■ **Explorer le document**:
**a.** D'après le texte sur la Semaine sainte à Bonifacio, combien d'églises la ville compte-t-elle ?
**b.** Poursuivez le texte sur la Semaine sainte à Bonifacio à partir de sa dernière phrase.
==== Texte présenté
LA SEMAINE SAINTE : 5) TEXTES DIVERS

 

 

Voici tout d'abord un texte extrait de la revue A travers le Monde, du 12 mai 1903. L'auteur, Jean Quenza, nous décrit le rituel de la Semaine sainte à Bonifacio.

 

"Bonifacio est une des villes de la Corse où la domination génoise a laissé le plus de traces, aussi a-t-elle conservé les rites de la Semaine sainte à la mode italienne.

 

Il y a dans la ville six églises. Chacune a une confrérie de pénitents habillés avec une tunique blanche descendant jusqu'aux talons, un cordon autour des reins et une cagoule de même nuance, ainsi qu'une pèlerine, qui est noire, violette, rouge, verte etc ., selon la confrérie.

 

Le soir du Vendredi saint, l'aspect de la ville est lugubre car on éteint toutes les lanternes. Par contre, dès le crépuscule, toutes les maisons s'illuminent et pas une famille ne manquerait à ce devoir, en ne mettant pas au moins deux lampes à huile à chaque fenêtre.
========
==== Données fournies
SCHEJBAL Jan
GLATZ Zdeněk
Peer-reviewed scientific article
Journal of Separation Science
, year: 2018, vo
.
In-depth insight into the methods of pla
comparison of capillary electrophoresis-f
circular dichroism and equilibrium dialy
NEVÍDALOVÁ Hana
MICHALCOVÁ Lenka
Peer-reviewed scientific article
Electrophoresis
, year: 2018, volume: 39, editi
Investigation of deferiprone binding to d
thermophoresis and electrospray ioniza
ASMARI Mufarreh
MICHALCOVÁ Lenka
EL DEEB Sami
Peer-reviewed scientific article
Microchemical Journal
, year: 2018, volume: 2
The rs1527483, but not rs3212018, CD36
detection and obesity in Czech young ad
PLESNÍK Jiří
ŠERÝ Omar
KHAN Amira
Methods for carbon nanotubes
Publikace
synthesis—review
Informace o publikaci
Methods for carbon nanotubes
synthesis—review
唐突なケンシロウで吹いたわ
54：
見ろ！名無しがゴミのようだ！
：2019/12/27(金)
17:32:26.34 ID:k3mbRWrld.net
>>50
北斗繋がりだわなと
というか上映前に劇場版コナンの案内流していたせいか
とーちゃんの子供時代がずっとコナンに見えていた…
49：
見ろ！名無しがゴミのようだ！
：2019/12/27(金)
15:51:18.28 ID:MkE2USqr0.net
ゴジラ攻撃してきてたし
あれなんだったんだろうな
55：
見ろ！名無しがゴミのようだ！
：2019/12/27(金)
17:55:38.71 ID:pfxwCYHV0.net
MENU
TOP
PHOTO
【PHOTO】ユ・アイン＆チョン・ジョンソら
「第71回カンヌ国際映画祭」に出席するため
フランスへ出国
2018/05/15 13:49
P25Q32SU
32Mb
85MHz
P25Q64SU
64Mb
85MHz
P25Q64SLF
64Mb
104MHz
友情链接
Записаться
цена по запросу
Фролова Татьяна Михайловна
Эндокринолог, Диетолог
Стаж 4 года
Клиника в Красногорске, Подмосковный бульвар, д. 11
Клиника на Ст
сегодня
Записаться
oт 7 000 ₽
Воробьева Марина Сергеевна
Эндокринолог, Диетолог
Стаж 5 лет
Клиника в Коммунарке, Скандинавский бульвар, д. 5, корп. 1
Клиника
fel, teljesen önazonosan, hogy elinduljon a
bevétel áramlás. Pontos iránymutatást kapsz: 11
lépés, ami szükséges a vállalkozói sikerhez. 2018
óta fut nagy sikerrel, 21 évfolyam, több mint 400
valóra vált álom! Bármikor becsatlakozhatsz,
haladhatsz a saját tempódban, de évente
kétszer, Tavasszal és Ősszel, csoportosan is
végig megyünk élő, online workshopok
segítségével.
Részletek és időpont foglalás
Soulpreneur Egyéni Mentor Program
========
■ **Section des réponses**:
**a.** Six églises.

**b.**
Tout à coup la porte de l'église paroissiale (Saint Dominique) s'ouvre toute grande et la confrérie des pénitents s'avance, le clergé et les moines des couvents de Saint-Julien et de la Trinité en tête. On se rend dans l'église de Sainte-Croix pour prendre le Christ qui est dans une bière en bois.

 

Dès que les confréries des autres églises se sont réunies, quatre pénitents choisis parmi les dignitaires, prennent chacun un coin de la bière où se trouve le Christ et toutes ces confréries s'avancent sur deux rangs, avec lenteur, de longs cierges à la main ou des lanternes allumées, précédées par la grande croix qui se trouve en tête de la procession et qui est portée également par un dignitaire.

 

Viennent ensuite des grandes châsses représentant des scènes du jardin des Oliviers et de la Passion en général.

 

De ce pas la longue file indienne sort de l'enceinte fortifiée de la ville pour aller au reposoir de l'église de Saint-Roch, où l'on peut voir dans le reposoir l'image de la Vierge pleurant sur le corps du Christ. L'église est tendue d'étoffes de deuil et seules les lueurs jaunes et tremblantes des cierges viennent piquer l'épaisseur des ombres et éclairer vaguement ces pénitents fantômes, le Christ et son suaire et les bras énormes de la grande Croix.

 

C'est alors que le spectacle devient effrayant. Après quelques hymnes chantés, la procession reprend sa marche lente pour redescendre dans la basse ville.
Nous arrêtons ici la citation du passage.